If you can afford to go out and buy a new car, or even a car that is a year or two old, then more power to you, but in my opinion, there is no need to spend tons of cash on something that is truly a very poor investment. I think most people shy away from used cars because of possible reliability issues.

If you want to spend money on something, go to the local community college and sign up for a general automotive maintenance course. That way even if you don't want to wrench on your car, at least you'll know enough about cars to not get ripped off next time you take it in for service.

No, I don't think used cars have become "expensive." Like everything now a days, there has been a market adjustment.

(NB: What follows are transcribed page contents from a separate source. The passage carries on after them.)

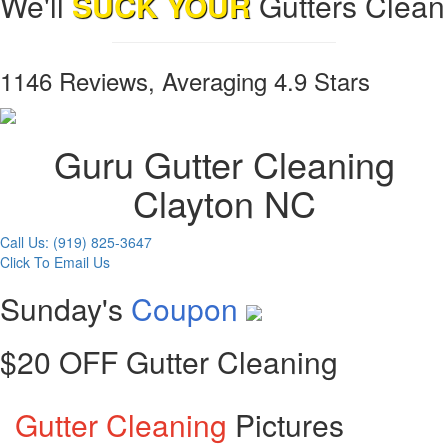
We'll
SUCK YOUR
Gutters Clean
1146 Reviews, Averaging 4.9 Stars
Guru Gutter Cleaning
Clayton NC
Call Us: (919) 825-3647
Click To Email Us
Sunday's
Coupon
$20 OFF Gutter Cleaning
Gutter Cleaning
Pictures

And these vehicles are now holding their truer value. And we as a society are placing a higher value on these products for what the do for us. And the realization of how thing will change if we do not have access to them.

One vehicle particularly comes to mind. The North American released Land Rover Defender. A vehicle, had I purchased in the late 90's, would sell at or above cost. Really. Above cost. I would have been payed to drive it!

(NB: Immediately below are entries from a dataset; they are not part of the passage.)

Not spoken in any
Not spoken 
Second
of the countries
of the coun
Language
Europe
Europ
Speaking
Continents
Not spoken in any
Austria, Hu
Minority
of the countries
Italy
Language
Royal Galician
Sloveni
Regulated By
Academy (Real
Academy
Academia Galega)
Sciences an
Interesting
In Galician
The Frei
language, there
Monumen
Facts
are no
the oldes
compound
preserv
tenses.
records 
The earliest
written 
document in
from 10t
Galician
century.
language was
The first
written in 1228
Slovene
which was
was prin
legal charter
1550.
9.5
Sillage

Of course this is a outliner. An example of a niche vehicle. Still, the initial price of new vehicles is so much that it should have lead to outrage a long time a go. But that voice was suppressed by the over abundances of slightly used vehicles with unbelievable mark downs. And consumers letting go of these vehicles, recouping as much of the initial cost is it's own incentive.

This is a good example of why conservatives can't tolerate NPR. Mr. Reed FORGOT about "cash for clunkers" apparently. Here in the rural "sticks", jobs are extremely scarce, ppl are poor & unemployed. Often the BASIC (word used in the correct context this time) problem is that ppl cannot find a cheap car to use for getting to work. I know several ppl in this boat - they stay on unempl and foodstamps because there are no $1000 cars to be HAD, thanx to "cash for clunkers".

But that was a controversial program set in place by Mr. Obama, so NPR wouldn't want to call attention to that factor in the high used car prices.